Convert every line of the entries below into a Markdown table with two columns, Row and Line. Number the lines in order and leave out any blank lines.

(Collection entries)
— START —
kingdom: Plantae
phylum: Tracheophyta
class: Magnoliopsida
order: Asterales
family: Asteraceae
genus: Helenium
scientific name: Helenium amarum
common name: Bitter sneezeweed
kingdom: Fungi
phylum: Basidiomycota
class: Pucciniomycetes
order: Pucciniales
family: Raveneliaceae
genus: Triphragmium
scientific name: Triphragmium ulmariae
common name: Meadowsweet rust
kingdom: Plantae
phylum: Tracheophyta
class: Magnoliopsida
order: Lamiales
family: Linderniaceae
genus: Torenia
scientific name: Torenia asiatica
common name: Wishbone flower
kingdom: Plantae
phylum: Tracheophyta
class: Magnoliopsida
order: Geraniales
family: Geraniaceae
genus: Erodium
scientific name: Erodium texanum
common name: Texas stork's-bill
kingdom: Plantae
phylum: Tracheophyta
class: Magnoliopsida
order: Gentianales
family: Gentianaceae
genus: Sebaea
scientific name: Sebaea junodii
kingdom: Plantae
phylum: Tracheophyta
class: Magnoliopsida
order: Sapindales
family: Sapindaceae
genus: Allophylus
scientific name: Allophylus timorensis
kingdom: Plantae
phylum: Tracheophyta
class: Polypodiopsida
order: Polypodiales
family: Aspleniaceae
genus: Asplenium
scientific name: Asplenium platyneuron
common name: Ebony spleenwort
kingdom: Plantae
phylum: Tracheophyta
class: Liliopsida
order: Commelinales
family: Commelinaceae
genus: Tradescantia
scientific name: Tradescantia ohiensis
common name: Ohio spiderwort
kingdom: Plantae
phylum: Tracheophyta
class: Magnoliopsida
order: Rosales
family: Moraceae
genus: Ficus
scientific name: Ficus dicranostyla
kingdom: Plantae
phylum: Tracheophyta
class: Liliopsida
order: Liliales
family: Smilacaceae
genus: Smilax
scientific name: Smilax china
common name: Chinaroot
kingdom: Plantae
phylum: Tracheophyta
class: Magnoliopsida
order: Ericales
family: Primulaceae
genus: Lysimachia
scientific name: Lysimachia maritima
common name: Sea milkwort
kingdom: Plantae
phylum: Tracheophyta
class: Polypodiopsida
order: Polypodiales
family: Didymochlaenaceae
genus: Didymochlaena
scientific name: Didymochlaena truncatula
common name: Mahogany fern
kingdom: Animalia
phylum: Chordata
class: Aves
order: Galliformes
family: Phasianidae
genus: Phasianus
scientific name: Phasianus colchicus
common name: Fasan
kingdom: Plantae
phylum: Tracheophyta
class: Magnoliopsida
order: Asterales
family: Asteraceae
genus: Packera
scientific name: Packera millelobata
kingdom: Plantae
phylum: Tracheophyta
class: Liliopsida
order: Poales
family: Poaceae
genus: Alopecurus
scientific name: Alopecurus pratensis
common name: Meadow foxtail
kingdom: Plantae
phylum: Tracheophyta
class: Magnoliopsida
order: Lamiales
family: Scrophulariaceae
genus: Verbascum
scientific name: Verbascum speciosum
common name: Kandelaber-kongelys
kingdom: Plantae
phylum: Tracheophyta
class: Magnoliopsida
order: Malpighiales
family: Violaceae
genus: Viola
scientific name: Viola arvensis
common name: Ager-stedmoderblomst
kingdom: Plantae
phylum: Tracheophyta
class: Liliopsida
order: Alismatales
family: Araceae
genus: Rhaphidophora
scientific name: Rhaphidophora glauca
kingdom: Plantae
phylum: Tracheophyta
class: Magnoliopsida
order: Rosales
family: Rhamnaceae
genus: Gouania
— END —
RESPONSE TO THIS EXERCISE:
| Row | Line |
|---|---|
| 1 | kingdom: Plantae |
| 2 | phylum: Tracheophyta |
| 3 | class: Magnoliopsida |
| 4 | order: Asterales |
| 5 | family: Asteraceae |
| 6 | genus: Helenium |
| 7 | scientific name: Helenium amarum |
| 8 | common name: Bitter sneezeweed |
| 9 | kingdom: Fungi |
| 10 | phylum: Basidiomycota |
| 11 | class: Pucciniomycetes |
| 12 | order: Pucciniales |
| 13 | family: Raveneliaceae |
| 14 | genus: Triphragmium |
| 15 | scientific name: Triphragmium ulmariae |
| 16 | common name: Meadowsweet rust |
| 17 | kingdom: Plantae |
| 18 | phylum: Tracheophyta |
| 19 | class: Magnoliopsida |
| 20 | order: Lamiales |
| 21 | family: Linderniaceae |
| 22 | genus: Torenia |
| 23 | scientific name: Torenia asiatica |
| 24 | common name: Wishbone flower |
| 25 | kingdom: Plantae |
| 26 | phylum: Tracheophyta |
| 27 | class: Magnoliopsida |
| 28 | order: Geraniales |
| 29 | family: Geraniaceae |
| 30 | genus: Erodium |
| 31 | scientific name: Erodium texanum |
| 32 | common name: Texas stork's-bill |
| 33 | kingdom: Plantae |
| 34 | phylum: Tracheophyta |
| 35 | class: Magnoliopsida |
| 36 | order: Gentianales |
| 37 | family: Gentianaceae |
| 38 | genus: Sebaea |
| 39 | scientific name: Sebaea junodii |
| 40 | kingdom: Plantae |
| 41 | phylum: Tracheophyta |
| 42 | class: Magnoliopsida |
| 43 | order: Sapindales |
| 44 | family: Sapindaceae |
| 45 | genus: Allophylus |
| 46 | scientific name: Allophylus timorensis |
| 47 | kingdom: Plantae |
| 48 | phylum: Tracheophyta |
| 49 | class: Polypodiopsida |
| 50 | order: Polypodiales |
| 51 | family: Aspleniaceae |
| 52 | genus: Asplenium |
| 53 | scientific name: Asplenium platyneuron |
| 54 | common name: Ebony spleenwort |
| 55 | kingdom: Plantae |
| 56 | phylum: Tracheophyta |
| 57 | class: Liliopsida |
| 58 | order: Commelinales |
| 59 | family: Commelinaceae |
| 60 | genus: Tradescantia |
| 61 | scientific name: Tradescantia ohiensis |
| 62 | common name: Ohio spiderwort |
| 63 | kingdom: Plantae |
| 64 | phylum: Tracheophyta |
| 65 | class: Magnoliopsida |
| 66 | order: Rosales |
| 67 | family: Moraceae |
| 68 | genus: Ficus |
| 69 | scientific name: Ficus dicranostyla |
| 70 | kingdom: Plantae |
| 71 | phylum: Tracheophyta |
| 72 | class: Liliopsida |
| 73 | order: Liliales |
| 74 | family: Smilacaceae |
| 75 | genus: Smilax |
| 76 | scientific name: Smilax china |
| 77 | common name: Chinaroot |
| 78 | kingdom: Plantae |
| 79 | phylum: Tracheophyta |
| 80 | class: Magnoliopsida |
| 81 | order: Ericales |
| 82 | family: Primulaceae |
| 83 | genus: Lysimachia |
| 84 | scientific name: Lysimachia maritima |
| 85 | common name: Sea milkwort |
| 86 | kingdom: Plantae |
| 87 | phylum: Tracheophyta |
| 88 | class: Polypodiopsida |
| 89 | order: Polypodiales |
| 90 | family: Didymochlaenaceae |
| 91 | genus: Didymochlaena |
| 92 | scientific name: Didymochlaena truncatula |
| 93 | common name: Mahogany fern |
| 94 | kingdom: Animalia |
| 95 | phylum: Chordata |
| 96 | class: Aves |
| 97 | order: Galliformes |
| 98 | family: Phasianidae |
| 99 | genus: Phasianus |
| 100 | scientific name: Phasianus colchicus |
| 101 | common name: Fasan |
| 102 | kingdom: Plantae |
| 103 | phylum: Tracheophyta |
| 104 | class: Magnoliopsida |
| 105 | order: Asterales |
| 106 | family: Asteraceae |
| 107 | genus: Packera |
| 108 | scientific name: Packera millelobata |
| 109 | kingdom: Plantae |
| 110 | phylum: Tracheophyta |
| 111 | class: Liliopsida |
| 112 | order: Poales |
| 113 | family: Poaceae |
| 114 | genus: Alopecurus |
| 115 | scientific name: Alopecurus pratensis |
| 116 | common name: Meadow foxtail |
| 117 | kingdom: Plantae |
| 118 | phylum: Tracheophyta |
| 119 | class: Magnoliopsida |
| 120 | order: Lamiales |
| 121 | family: Scrophulariaceae |
| 122 | genus: Verbascum |
| 123 | scientific name: Verbascum speciosum |
| 124 | common name: Kandelaber-kongelys |
| 125 | kingdom: Plantae |
| 126 | phylum: Tracheophyta |
| 127 | class: Magnoliopsida |
| 128 | order: Malpighiales |
| 129 | family: Violaceae |
| 130 | genus: Viola |
| 131 | scientific name: Viola arvensis |
| 132 | common name: Ager-stedmoderblomst |
| 133 | kingdom: Plantae |
| 134 | phylum: Tracheophyta |
| 135 | class: Liliopsida |
| 136 | order: Alismatales |
| 137 | family: Araceae |
| 138 | genus: Rhaphidophora |
| 139 | scientific name: Rhaphidophora glauca |
| 140 | kingdom: Plantae |
| 141 | phylum: Tracheophyta |
| 142 | class: Magnoliopsida |
| 143 | order: Rosales |
| 144 | family: Rhamnaceae |
| 145 | genus: Gouania |